=== Section Start ===
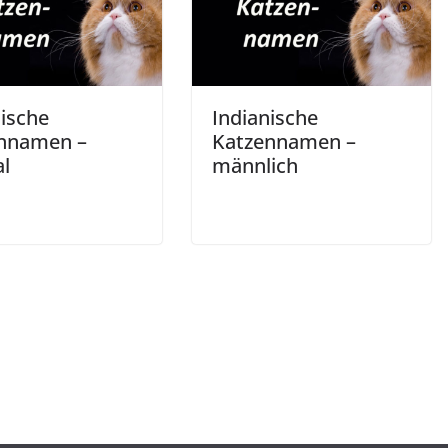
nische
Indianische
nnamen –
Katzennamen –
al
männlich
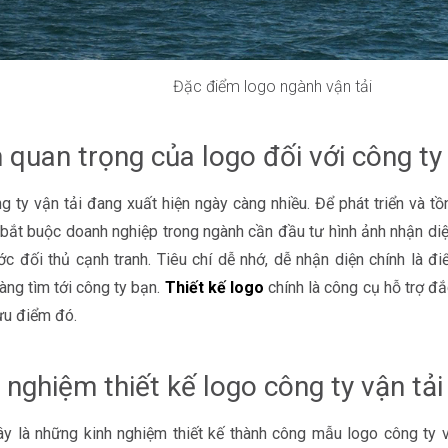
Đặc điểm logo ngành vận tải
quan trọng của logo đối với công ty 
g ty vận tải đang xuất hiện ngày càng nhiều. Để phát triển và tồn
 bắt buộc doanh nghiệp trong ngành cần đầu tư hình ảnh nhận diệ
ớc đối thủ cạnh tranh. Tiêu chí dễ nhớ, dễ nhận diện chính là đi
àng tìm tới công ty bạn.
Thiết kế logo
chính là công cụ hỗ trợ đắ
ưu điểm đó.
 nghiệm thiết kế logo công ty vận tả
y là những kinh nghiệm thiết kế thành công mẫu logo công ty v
=== Section End ===
=== Section Start ===
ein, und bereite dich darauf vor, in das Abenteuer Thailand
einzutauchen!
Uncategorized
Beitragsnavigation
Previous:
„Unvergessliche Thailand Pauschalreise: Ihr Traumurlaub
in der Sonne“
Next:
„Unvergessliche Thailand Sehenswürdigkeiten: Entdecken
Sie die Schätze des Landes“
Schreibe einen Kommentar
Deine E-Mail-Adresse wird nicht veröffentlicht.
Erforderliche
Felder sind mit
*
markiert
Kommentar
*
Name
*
=== Section End ===
=== Section Start ===
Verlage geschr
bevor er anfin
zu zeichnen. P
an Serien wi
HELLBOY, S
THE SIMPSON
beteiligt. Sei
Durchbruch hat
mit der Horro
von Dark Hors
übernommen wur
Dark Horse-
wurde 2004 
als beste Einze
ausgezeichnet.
=== Section End ===
■ Description of the task: Copy every line of the listing that contains the word "Unvergessliche".

■ Solution:
„Unvergessliche Thailand Pauschalreise: Ihr Traumurlaub
„Unvergessliche Thailand Sehenswürdigkeiten: Entdecken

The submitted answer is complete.